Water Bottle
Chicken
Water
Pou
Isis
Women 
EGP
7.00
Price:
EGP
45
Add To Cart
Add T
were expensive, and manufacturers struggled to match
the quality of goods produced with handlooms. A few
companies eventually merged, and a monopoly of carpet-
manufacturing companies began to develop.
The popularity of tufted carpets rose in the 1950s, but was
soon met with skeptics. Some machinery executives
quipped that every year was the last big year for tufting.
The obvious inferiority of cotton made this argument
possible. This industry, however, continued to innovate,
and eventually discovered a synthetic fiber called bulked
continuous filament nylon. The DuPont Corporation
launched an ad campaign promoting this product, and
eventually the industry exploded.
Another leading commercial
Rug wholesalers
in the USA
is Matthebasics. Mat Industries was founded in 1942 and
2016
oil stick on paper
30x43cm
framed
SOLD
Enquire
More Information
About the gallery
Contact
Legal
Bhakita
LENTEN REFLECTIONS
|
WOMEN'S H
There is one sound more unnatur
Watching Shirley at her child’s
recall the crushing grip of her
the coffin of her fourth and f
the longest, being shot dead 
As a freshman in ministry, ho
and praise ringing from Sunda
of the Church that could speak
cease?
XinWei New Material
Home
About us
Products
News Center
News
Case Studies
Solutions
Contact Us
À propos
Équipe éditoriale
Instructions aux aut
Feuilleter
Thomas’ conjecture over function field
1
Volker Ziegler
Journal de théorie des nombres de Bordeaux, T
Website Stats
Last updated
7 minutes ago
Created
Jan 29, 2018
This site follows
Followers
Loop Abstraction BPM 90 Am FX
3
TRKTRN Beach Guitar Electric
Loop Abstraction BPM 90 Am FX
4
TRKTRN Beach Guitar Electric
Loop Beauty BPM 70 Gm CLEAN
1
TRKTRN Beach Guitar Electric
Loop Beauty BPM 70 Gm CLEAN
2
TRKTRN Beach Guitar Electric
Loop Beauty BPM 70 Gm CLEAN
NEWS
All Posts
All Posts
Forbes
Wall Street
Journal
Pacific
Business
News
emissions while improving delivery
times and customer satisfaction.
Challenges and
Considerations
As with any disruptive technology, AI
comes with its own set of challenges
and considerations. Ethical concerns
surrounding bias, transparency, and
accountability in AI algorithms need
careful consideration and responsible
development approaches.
####################
Copy out the records word for word, starting at the first line and ending with the line that contains "manufacturing companies began to develop.".

Exercise answer:
Water Bottle
Chicken
Water
Pou
Isis
Women 
EGP
7.00
Price:
EGP
45
Add To Cart
Add T
were expensive, and manufacturers struggled to match
the quality of goods produced with handlooms. A few
companies eventually merged, and a monopoly of carpet-
manufacturing companies began to develop.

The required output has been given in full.